Como usar corretamente a cura por UV na produção têxtil
Pense nas lâmpadas UV como algo mais do que apenas um meio de secar materiais. Na verdade, elas funcionam como gatilhos químicos. Em nosso mundo, utilizamos sistemas UV personalizados para transformar uma fibra bruta em um produto final, por meio da fotopolimerização.
O melhor de tudo é que isso substitui os fornos térmicos tradicionais. Isso significa que o tempo necessário para a cura é reduzido de horas para poucos segundos. É uma mudança significativa na maneira como as operações são realizadas.
Escolhendo a luz certa
Não basta pegar qualquer lâmpada disponível no mercado. Você precisa escolher com cuidado. Se você estiver utilizando tintas para serigrafia, precisará de algo diferente do que se estiver unindo fibras sintéticas. É preciso definir o comprimento de onda adequado. Por exemplo, o UV-C de onda curta é ótimo para esterilização ou para tornar a superfície “ativa” e pronta para ser unida. Mas, para as tintas e iniciadores fotônicos que usamos com maior frequência, o UVA é a melhor opção.
Além disso, há também a questão da densidade de potência – e é aí que as coisas ficam complicadas. Se você colocar muita potência em um espaço pequeno, a tela pode ser danificada ou o material pode encolher diante dos seus olhos. É preciso equilibrar a quantidade de energia fornecida com a velocidade de movimentação do material. É preciso ajustar com precisão a distância entre a lâmpada e o tecido; caso contrário, haverá áreas não curadas no tecido.
Os aspectos técnicos das lâmpadas UV
As lâmpadas UV ficam muito quentes. Muito mesmo. Para evitar que o vidro se quebre devido ao estresse térmico, utilizamos invólucros de quartzo. Além disso, para evitar que as lâmpadas se queimem, usamos sistemas de resfriamento por ar forçado ou resfriamento a água. Isso mantém as lâmpadas estáveis.
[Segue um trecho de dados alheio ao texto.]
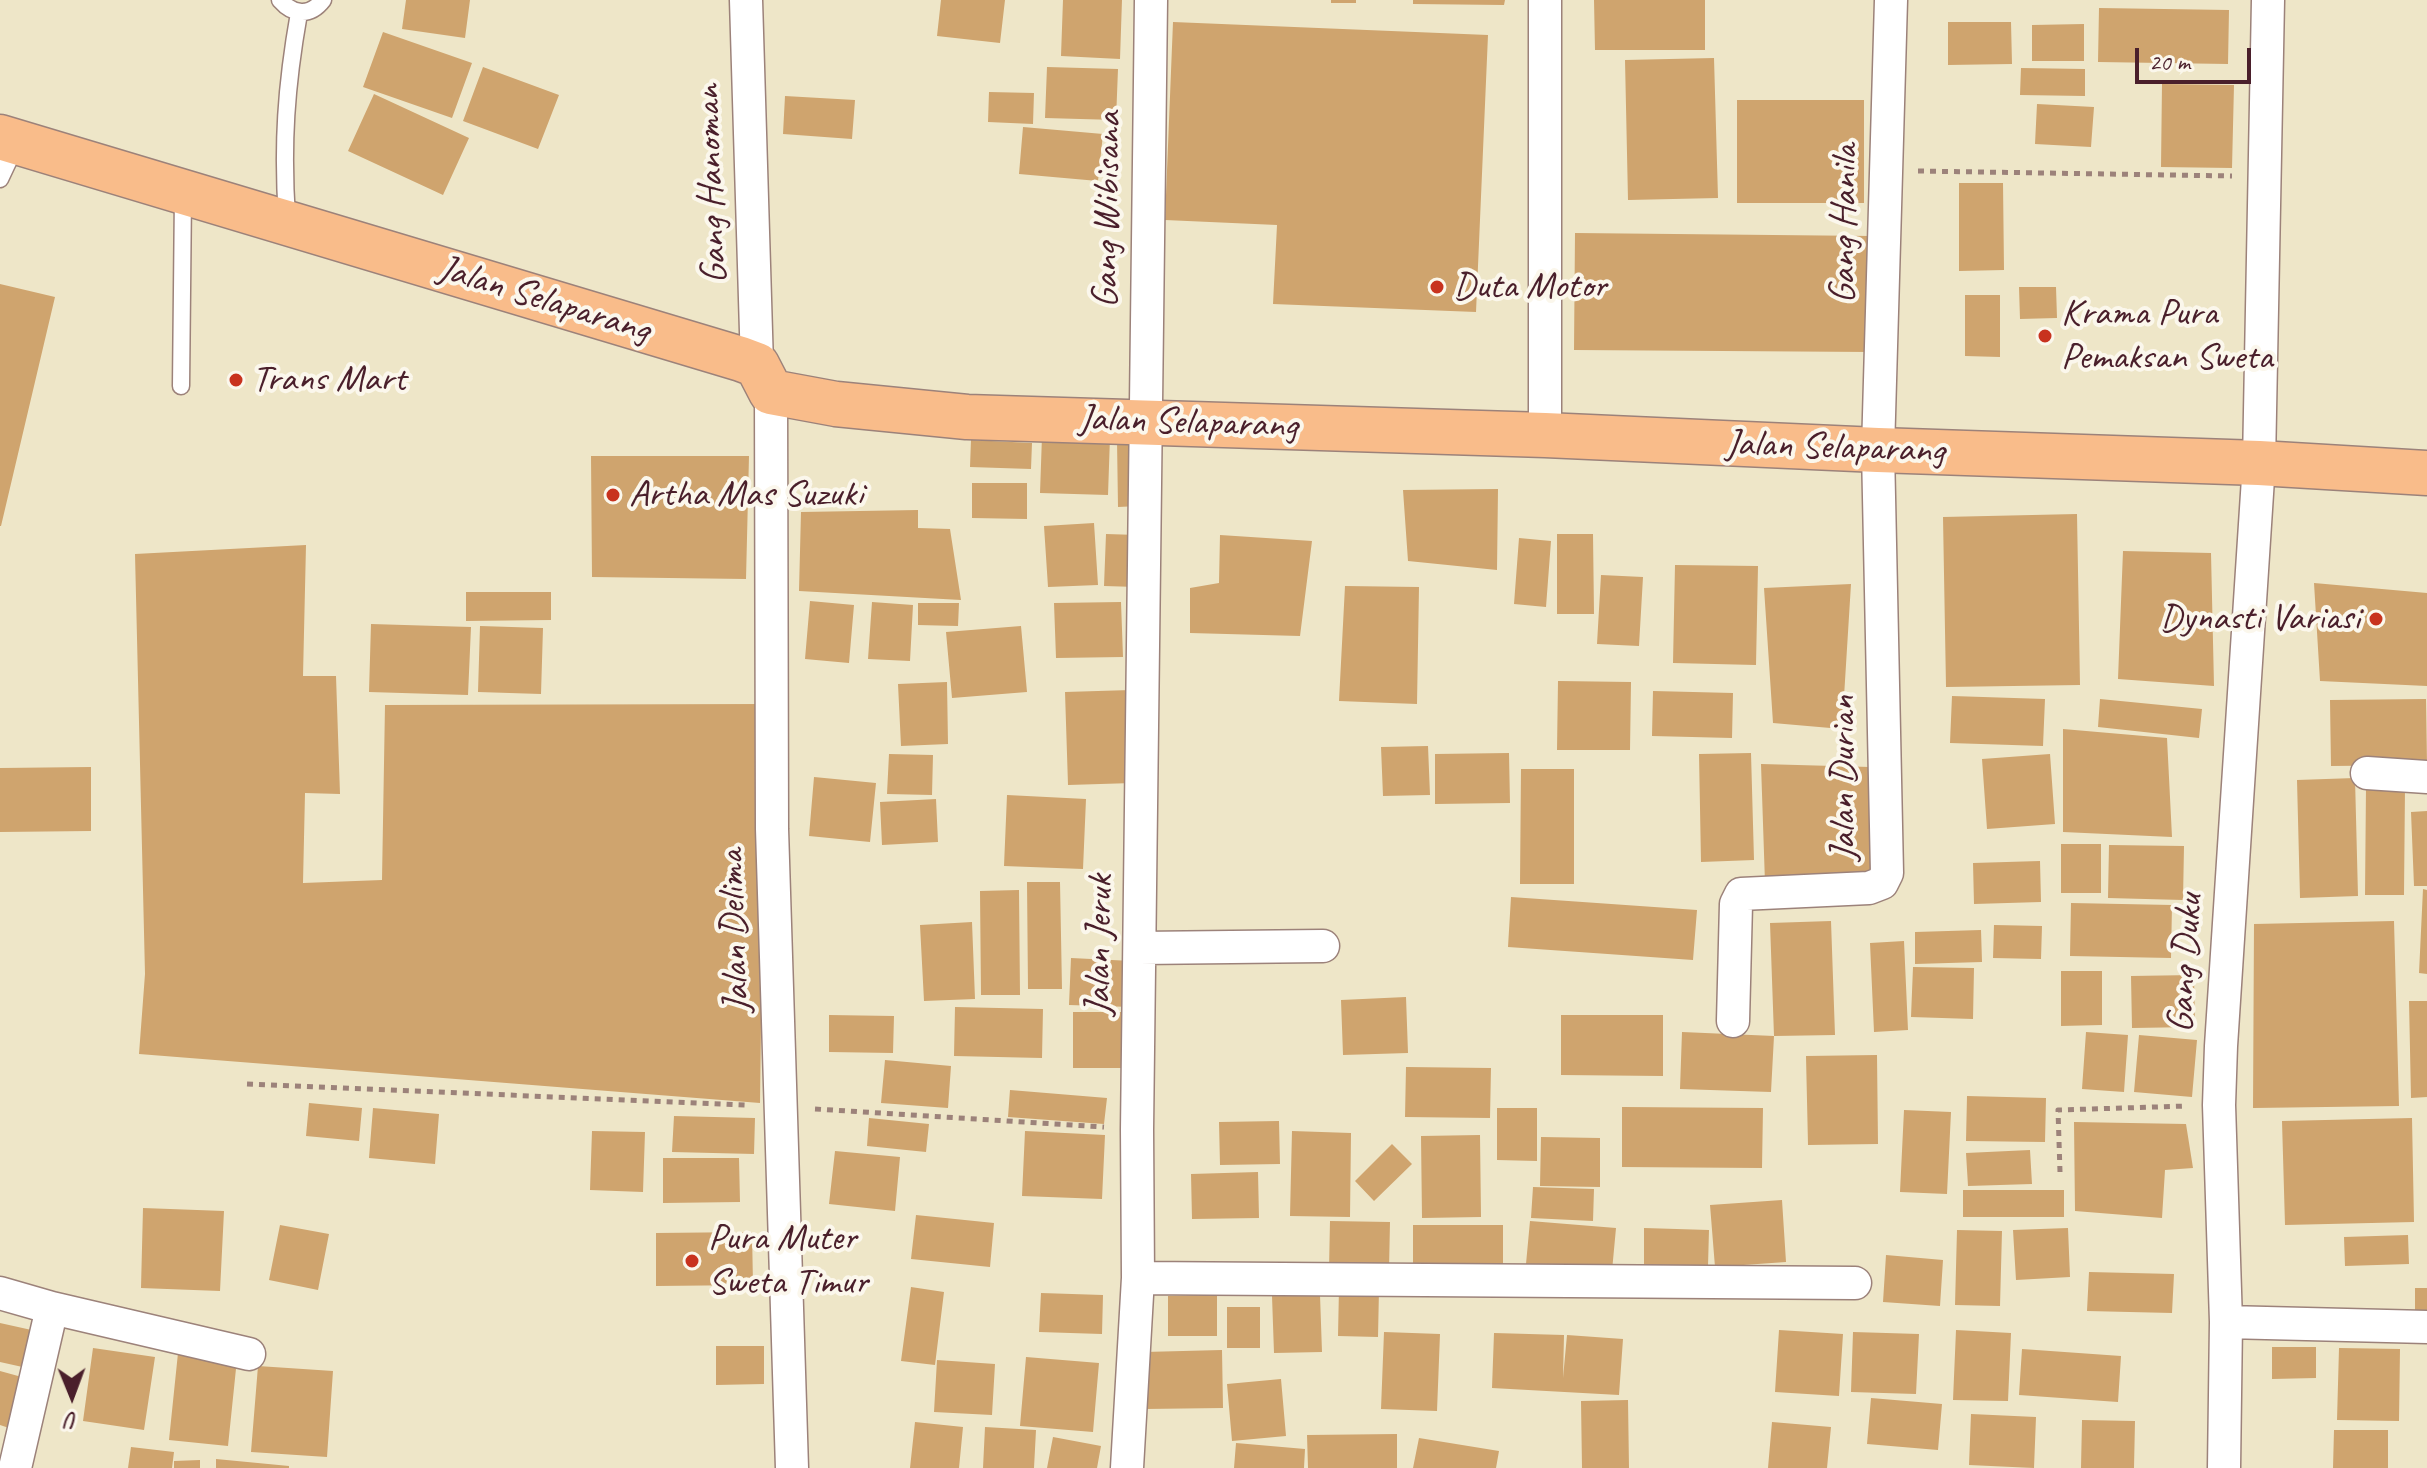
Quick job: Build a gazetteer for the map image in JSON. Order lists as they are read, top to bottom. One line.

Eu também dou muita atenção aos conectores. Eles precisam suportar grandes correntes elétricas, então precisam ser resistentes. Usamos soquetes resistentes, pois as lâmpadas são trocadas frequentemente, e os equipamentos sofrem bastante desgaste. Além disso, se você estiver utilizando alta tensão, precisa proteger os fios elétricos. Caso contrário, as interferências eletromagnéticas podem prejudicar os controladores PLC, e ninguém quer lidar com problemas no sistema durante a produção.
O trade-off: velocidade versus vida útil
É tentador aumentar a potência das lâmpadas para 120% de sua capacidade nominal, apenas para acelerar o processo de produção. É possível fazer isso, mas isso reduzirá a vida útil das lâmpadas em cerca de 30%.
Na minha experiência, é melhor operar as lâmpadas em sua capacidade nominal. Isso mantém a consistência química, o que é exatamente o que se deseja quando se produzem milhares de peças.